There will always be businesses for sale - available to the highest bidder. The results for most cities is that they buy a bad company. Has the American Eagle plant transformed Ottawa? I don't think so.

A smart city invests in itself, in entrepreneurs, quality of life including parks, bike lanes, sidewalks, etc. and works on attracting aspiring talent. And it competes. It measures the impact of its efforts to develop home grown businesses. Once the word gets out that a community is smart, hot and ready for new ideas, then businesses will naturally grow and locate there.

For a fraction of the money used for business incentives, we could build a thriving and innovative business culture right here. Imagine if we took $1million per year and conducted our own in-house Shark Tank program? The city is full of good ideas just waiting to be developed, and though there would be some losers, the winners would be huge and the entire city would benefit.

Armstrong 4 years, 5 months ago

If that's true why hasn't it been done long ago, why isn't the Lawrence economy booming, where are all the jobs?

mccabetherealtor 4 years, 5 months ago

Usually because governments don't want to get directly involved in business investment, so they often use abatements, incentives, etc. to give money to businesses rather than outright, direct funding. Lack of courage, lack of leadership, lack of vision are all good reasons why this hasn't been done.

There's an old saying: if you don't stand for something then you don't stand for anything. Lawrence's primary issue isn't it hasn't decided what it wants to be in terms of job creation. The result is that there has been virtually none. At some point, you have to have the will to create a vision and then to follow it.

FarleyM 4 years, 5 months ago

It is ludicrous to think that a state, city or county, taking more money from a business than another state, city or county, is an incentive for a business to move there.

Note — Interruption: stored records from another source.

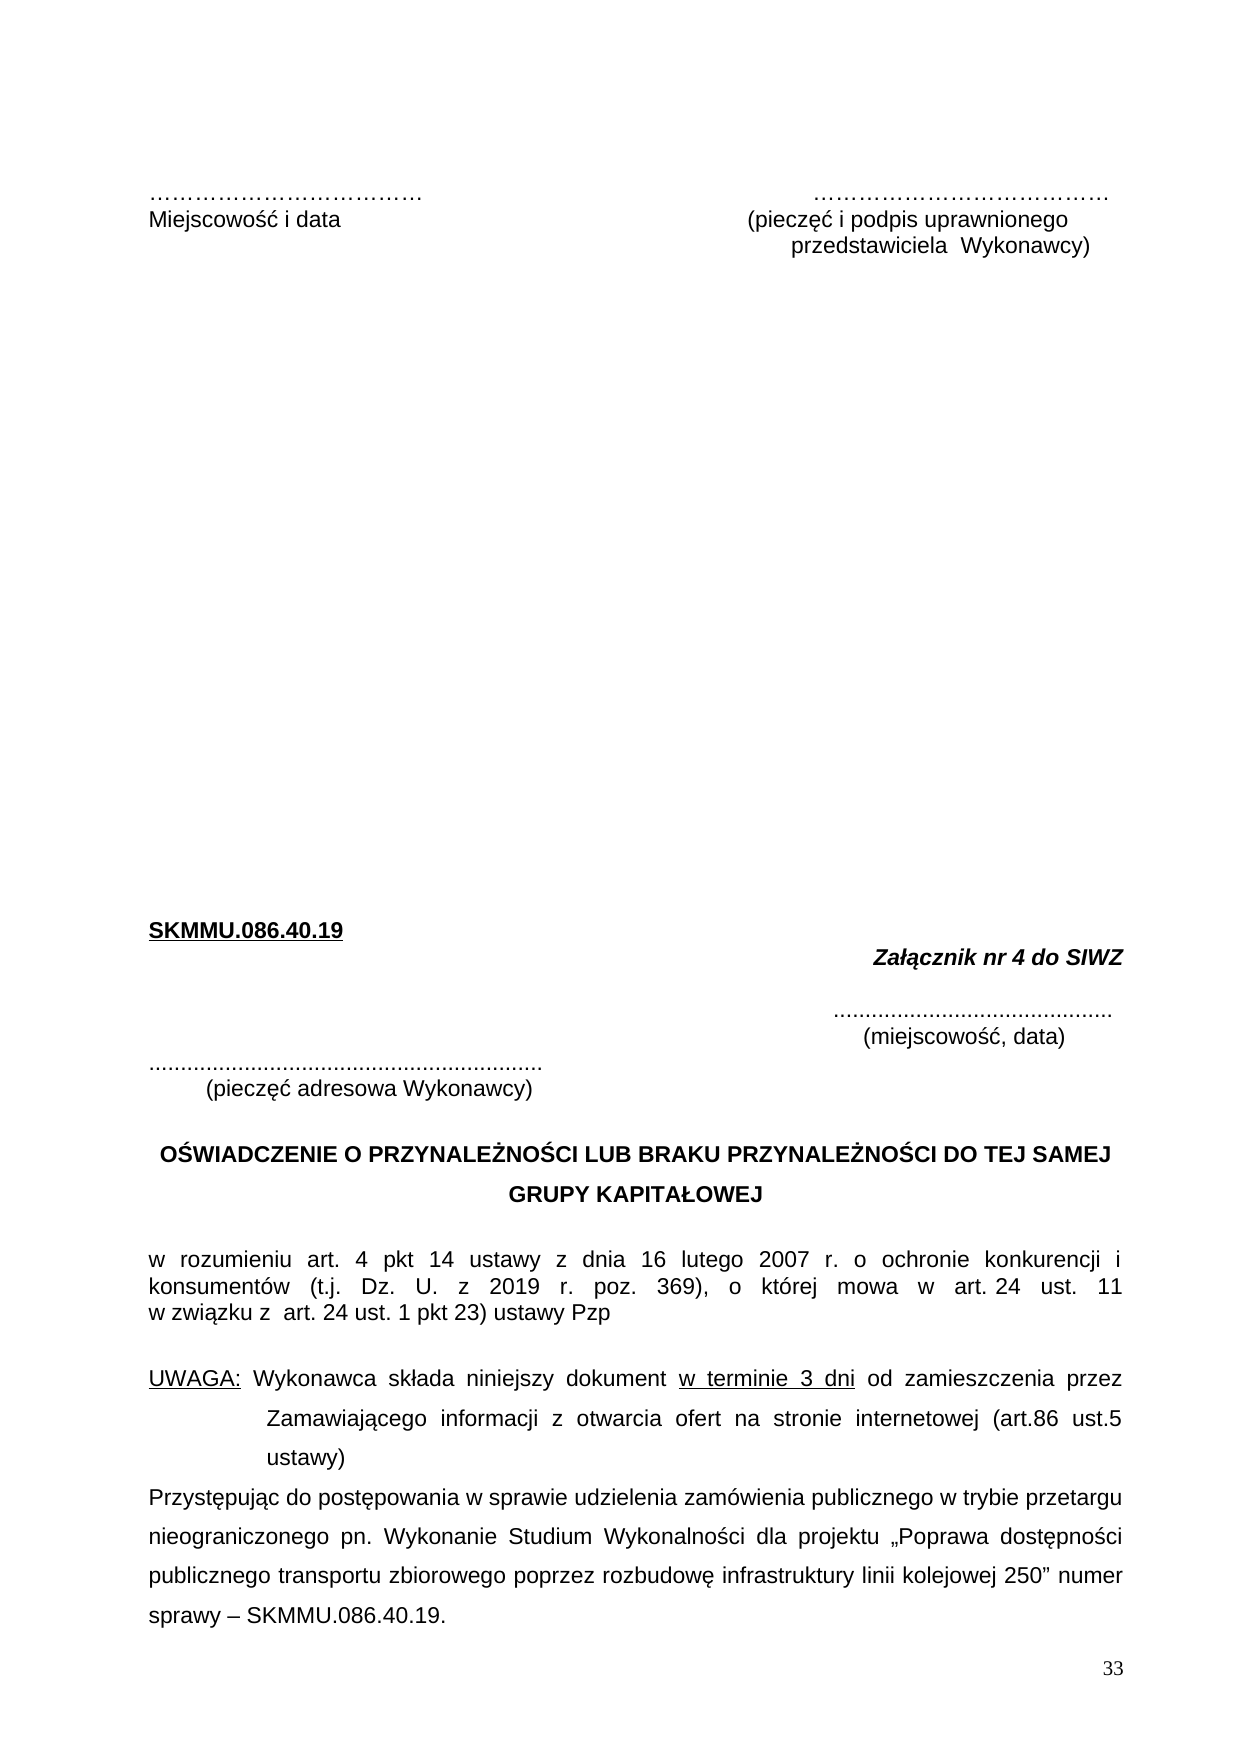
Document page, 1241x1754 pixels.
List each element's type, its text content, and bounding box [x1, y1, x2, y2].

text (miejscowość, data) [296, 1023, 1123, 1049]
text .............................................................. [148, 1049, 588, 1075]
text w rozumieniu art. 4 pkt 14 ustawy z dnia 16 lutego 2007 r. o ochronie konkurencji i konsumentów (t.j. Dz. U. z 2019 r. poz. 369), o której mowa w art. 24 ust. 11 w związku z art. 24 ust. 1 pkt 23) ustawy Pzp [148, 1246, 1123, 1326]
text OŚWIADCZENIE O PRZYNALEŻNOŚCI LUB BRAKU PRZYNALEŻNOŚCI DO TEJ SAMEJ GRUPY KAPITAŁOWEJ [148, 1141, 1123, 1207]
text przedstawiciela Wykonawcy) [148, 232, 1123, 258]
text Przystępując do postępowania w sprawie udzielenia zamówienia publicznego w trybie przetargu nieograniczonego pn. Wykonanie Studium Wykonalności dla projektu „Poprawa dostępności publicznego transportu zbiorowego poprzez rozbudowę infrastruktury linii kolejowej 250” numer sprawy – SKMMU.086.40.19. [148, 1483, 1123, 1628]
text Załącznik nr 4 do SIWZ [148, 943, 1123, 970]
text ............................................ [813, 996, 1123, 1023]
text ……………………………… ………………………………… [148, 179, 1123, 206]
text Miejscowość i data (pieczęć i podpis uprawnionego [148, 206, 1123, 232]
text UWAGA: Wykonawca składa niniejszy dokument w terminie 3 dni od zamieszczenia przez Zamawiającego informacji z otwarcia ofert na stronie internetowej (art.86 ust.5 ustawy) [148, 1365, 1123, 1470]
text SKMMU.086.40.19 [148, 917, 1123, 943]
text (pieczęć adresowa Wykonawcy) [148, 1075, 588, 1102]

question4u 4 years, 5 months ago

Wow! Read the article. The report doesn't say that tax incentives are effective for luring businesses and it doesn't say that they aren't. According to the article, the report says: "state leaders often aren't familiar with the costs of tax incentives, and that solid evaluation of the programs is lacking."

Did the knee-jerk reactors above read to the end of the article and see that the group that issued this report, CSG, was chaired last year by State Sen. Jay Scott Emler, R-Lindsborg?

FarleyM 4 years, 5 months ago

Regardless or the R or D next to the politicians name, familiarity with how money is created, is a must for understanding tax incentives and tax disincentives.